Instructions for the task: Give back the full listing verbatim, apart from its images.

Provided material:
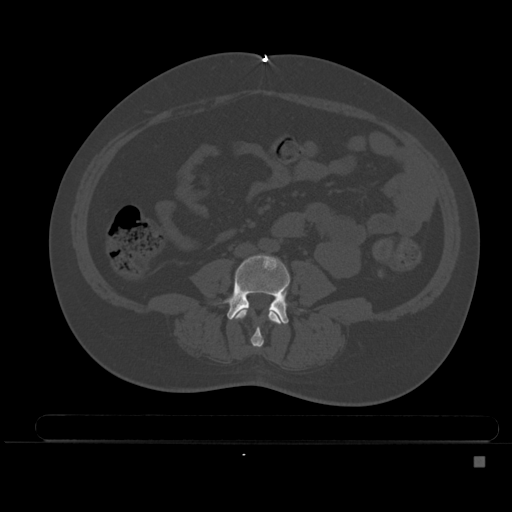
CT including the spine, one axial slice; bone window (W 1800 / L 400 HU); 1.5 mm slice thickness; 512 × 512 image matrix, field of view 404 × 404 mm. Female patient, age 33 years. Case-level facts recorded for this patient, not image findings: primary cancer: breast; vertebrae with lytic lesions (as recorded): T1.
Outlined on this slice (semi-automatically segmented with operator editing):
- L3 vertebra: bounding box [x1, y1, x2, y2] px = [234, 308, 284, 348]
- L4 vertebra: [227, 253, 290, 324]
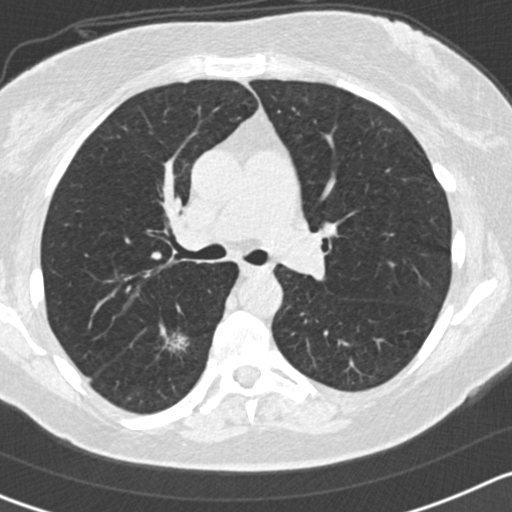
Chest CT (low-dose screening protocol), one axial image; first (baseline) screen; lung window (W 1500 / L -600 HU); 2 mm slice thickness; 120 kVp; slice 62 of 161 in the series; 512 × 512 image matrix, field of view 306 × 306 mm. Female participant, aged 65 years at enrolment. Former smoker at enrolment.
- Expert-annotated lung lesion, bounding box [x1, y1, x2, y2] px = [139, 316, 198, 372].
- Reader record for this screening exam (exam-level; its link to the box is not recorded): non-calcified nodule or mass ≥4 mm, right lower lobe, 14 × 13 mm, spiculated (stellate) margins, mixed attenuation.
- Official screen result: positive, change unspecified: nodule(s) >= 4 mm or enlarging nodule(s), mass(es), or other non-specific abnormalities suspicious for lung cancer.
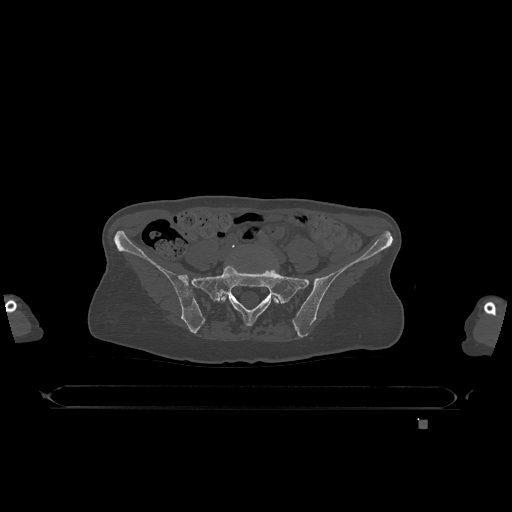
CT including the spine, one axial slice; position 201 of 1317 along the scan axis; bone window (W 1800 / L 400 HU); 0.5 mm slice thickness; 512 × 512 image matrix. Female patient, age 74 years. From the clinical record (not read from this slice): primary cancer: lung; vertebrae with lytic lesions (as recorded): T1, T4, T5, T6, L4, L5.
Annotated regions visible in this slice (semi-automatically segmented with operator editing):
- L5 vertebra: bounding box (x1, y1, x2, y2) in pixels: (220, 293, 279, 304)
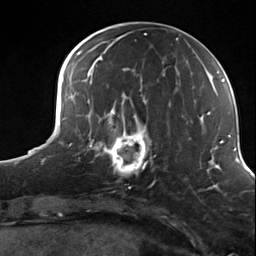
Breast MRI (dynamic contrast-enhanced), one axial slice. Position 50 of 124 along the scan axis. Cropped to one breast. Dynamic contrast-enhanced series, time point 2 of 7 at this slice position (early post-contrast). 3 T. TE 1.8 ms, TR 4.7 ms. 1.3 mm slice thickness. 256 × 256 image matrix, field of view 150 × 150 mm. Female patient.
Structures marked on this image (semi-automatic segmentation, software-assisted and operator-edited):
- enhancing-tissue mask used for the functional tumour volume (all voxels passing the contrast-enhancement thresholds inside the analysis volume; usually the tumour): bounding box <98,114,156,184> (left, top, right, bottom; pixels)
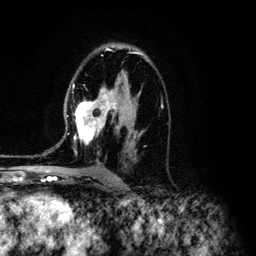
Breast MRI (dynamic contrast-enhanced), one axial slice; slice 78 of 134 in the series (ordered by position); cropped to one breast; dynamic contrast-enhanced series, time point 2 of 6 at this slice position (early post-contrast); 3 T; TE 4.2 ms, TR 7.9 ms; 1.2 mm slice thickness; 256 × 256 image matrix. Female patient.
Annotated regions visible in this slice (semi-automatically segmented with operator editing):
- enhancing-tissue mask used for the functional tumour volume (all voxels passing the contrast-enhancement thresholds inside the analysis volume; usually the tumour): bounding box <67,51,163,163> (left, top, right, bottom; pixels)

Response:
CT including the spine, one axial slice; bone window (W 1800 / L 400 HU); 1.5 mm slice thickness; 512 × 512 image matrix, field of view 404 × 404 mm. Female patient, age 33 years. Case-level facts recorded for this patient, not image findings: primary cancer: breast; vertebrae with lytic lesions (as recorded): T1.
Outlined on this slice (semi-automatically segmented with operator editing):
- L3 vertebra: bounding box [x1, y1, x2, y2] px = [234, 308, 284, 348]
- L4 vertebra: [227, 253, 290, 324]
Chest CT (low-dose screening protocol), one axial image; first (baseline) screen; lung window (W 1500 / L -600 HU); 2 mm slice thickness; 120 kVp; slice 62 of 161 in the series; 512 × 512 image matrix, field of view 306 × 306 mm. Female participant, aged 65 years at enrolment. Former smoker at enrolment.
- Expert-annotated lung lesion, bounding box [x1, y1, x2, y2] px = [139, 316, 198, 372].
- Reader record for this screening exam (exam-level; its link to the box is not recorded): non-calcified nodule or mass ≥4 mm, right lower lobe, 14 × 13 mm, spiculated (stellate) margins, mixed attenuation.
- Official screen result: positive, change unspecified: nodule(s) >= 4 mm or enlarging nodule(s), mass(es), or other non-specific abnormalities suspicious for lung cancer.
CT including the spine, one axial slice; position 201 of 1317 along the scan axis; bone window (W 1800 / L 400 HU); 0.5 mm slice thickness; 512 × 512 image matrix. Female patient, age 74 years. From the clinical record (not read from this slice): primary cancer: lung; vertebrae with lytic lesions (as recorded): T1, T4, T5, T6, L4, L5.
Annotated regions visible in this slice (semi-automatically segmented with operator editing):
- L5 vertebra: bounding box (x1, y1, x2, y2) in pixels: (220, 293, 279, 304)
Breast MRI (dynamic contrast-enhanced), one axial slice. Position 50 of 124 along the scan axis. Cropped to one breast. Dynamic contrast-enhanced series, time point 2 of 7 at this slice position (early post-contrast). 3 T. TE 1.8 ms, TR 4.7 ms. 1.3 mm slice thickness. 256 × 256 image matrix, field of view 150 × 150 mm. Female patient.
Structures marked on this image (semi-automatic segmentation, software-assisted and operator-edited):
- enhancing-tissue mask used for the functional tumour volume (all voxels passing the contrast-enhancement thresholds inside the analysis volume; usually the tumour): bounding box <98,114,156,184> (left, top, right, bottom; pixels)
Breast MRI (dynamic contrast-enhanced), one axial slice; slice 78 of 134 in the series (ordered by position); cropped to one breast; dynamic contrast-enhanced series, time point 2 of 6 at this slice position (early post-contrast); 3 T; TE 4.2 ms, TR 7.9 ms; 1.2 mm slice thickness; 256 × 256 image matrix. Female patient.
Annotated regions visible in this slice (semi-automatically segmented with operator editing):
- enhancing-tissue mask used for the functional tumour volume (all voxels passing the contrast-enhancement thresholds inside the analysis volume; usually the tumour): bounding box <67,51,163,163> (left, top, right, bottom; pixels)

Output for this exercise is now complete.